Startup Acquisition Experience

CloudCherry

Vinod Muthukrishnan

Salt Lake City, Utah
Cofounder & CEO, CloudCherry (Acquired by Cisco)

CloudCherry is a customer experience software solution that helps companies manage the customer experience journey and increase customer retention.

Even though there were others in the customer experience market, we decided to create CloudCherry because we saw a gap that could be solved by approaching the problem with a customer perspective lens. Most contact centers are run and evaluated on key performance indicators (KPIs), like average handle time, cost of service or others, but customers don’t care about the company’s optimized costs, they’re more concerned about whether they experienced empathy, attentiveness, and a resolution on their call. None of those components are absolute either. For example, if someone wants to return a broken product, and you give them their money back but are rude about it—you’ve resolved their issue, but they probably aren’t going to buy from you again. So, we built CloudCherry to help companies understand where to invest to improve the customer journey, and we raised funding from corporate and venture investors along the way.

Cisco was one of our investors, since they agreed with our hypothesis that the contact center is really a customer experience business. And so when we began receiving unsolicited acquisition offers from other companies in the space, they made an offer as well. There’s a lot that goes into evaluating an acquisition offer. Obviously there’s the price, but the terms are very important as well—is it cash or stock? What’s the vesting period? Are there clawbacks, performance riders, or other contingencies? In addition, evaluating the company’s “acquisition muscle” — their experience and reputation for successfully completing the process and integrating acquired firms is important, too. If you enter exclusivity with one firm and they decide to abandon the deal, it sends a negative signal to all of the others that may make it harder to get acquired in the future.

Ultimately, given all of these considerations and our long relationship with the company, we chose to be acquired by Cisco. That decision was validated by my experience there. The majority of our team joined Cisco and the company put in a lot of work to make sure our culture was safeguarded. For example, at CloudCherry we had an inspiration wall, where each new employee who joined put up a picture of something that inspired them—Cisco let us replicate it there despite the scale it would have to become. They plotted the closest office location to each employee so they wouldn’t have to relocate. And we continued to innovate and build our product. For me personally, I ended up becoming Chief Operating Officer for Webex Customer Experience, which was a massive learning experience.

I really enjoyed my time at Cisco—in fact they knew I would never leave to another large company, because if that was the alternative, I’d rather be at Cisco—but my real joy lies in startups. My two options seemed to be: be an investor, which I was already doing, or start a new startup.
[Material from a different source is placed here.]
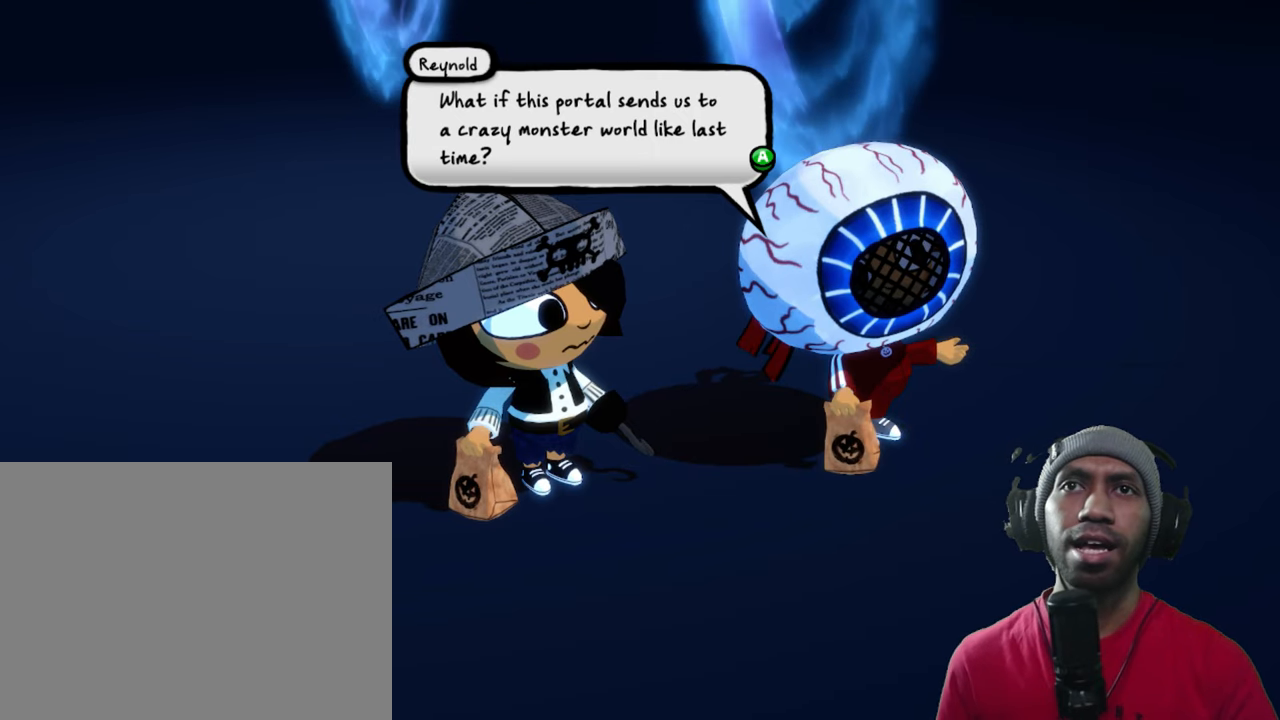
{"dt_ms": 500, "buttons": ["R2"], "left_stick": "center", "right_stick": "center", "events": []}
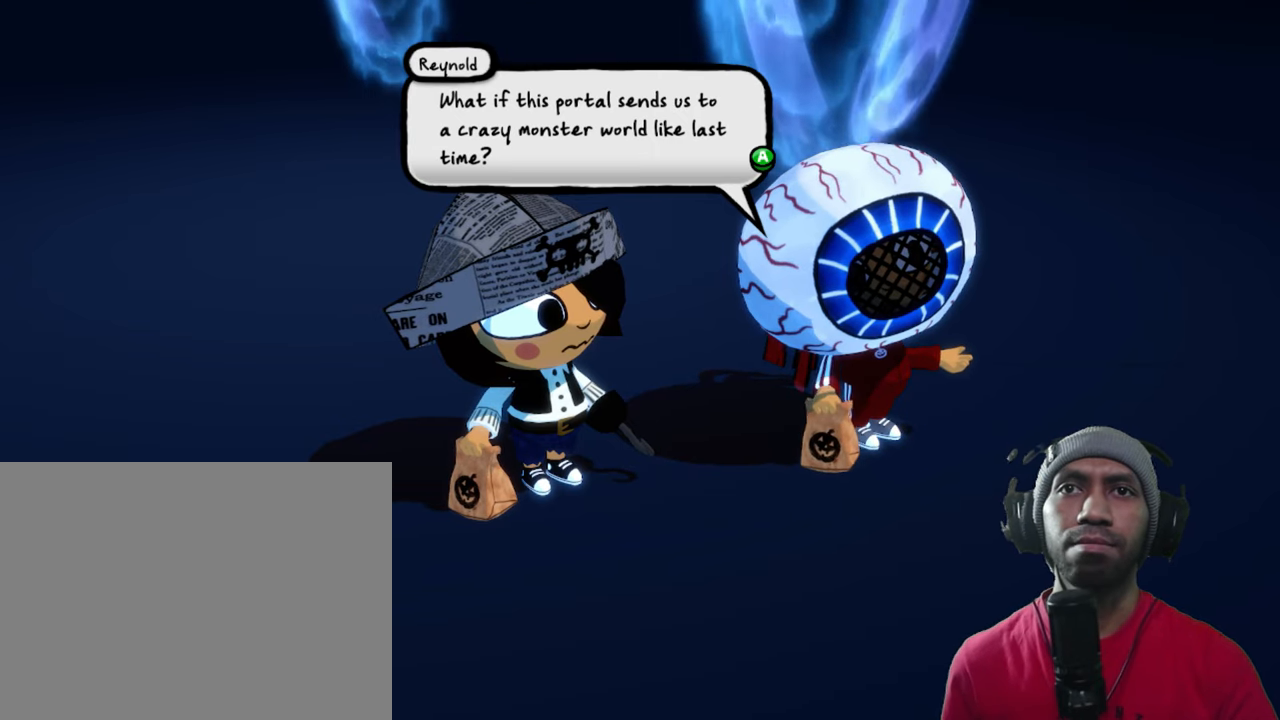
{"dt_ms": 1000, "buttons": ["R2"], "left_stick": "center", "right_stick": "center", "events": [[150, "A", "down"], [283, "A", "up"]]}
Ultimately, I decided I wasn’t ready to start a new company again (yet), and joined a friends’ growth-stage startup, Uniphore, which seems well positioned to IPO one day.

I am also supporting startups as the Co-Chair of the U.S.-India Strategic Partnership Forum. Barriers to immigration is one of the key issues that needs to be solved to bolster the startup ecosystem and both countries’ economies. Something like half of unicorn startups have one Indian cofounder, and for every visa awarded to an Indian startup founder, 40 high-paying local jobs are created. Despite this, founders often struggle to come to the U.S. and often end up using job-seeking visas. Such founders are actively being courted by other countries with tailored immigration processes, resources and other incentives. To remain competitive, we need an entrepreneur visa that helps high-skilled individuals who are starting businesses, bringing capital, and creating jobs to do so in the U.S.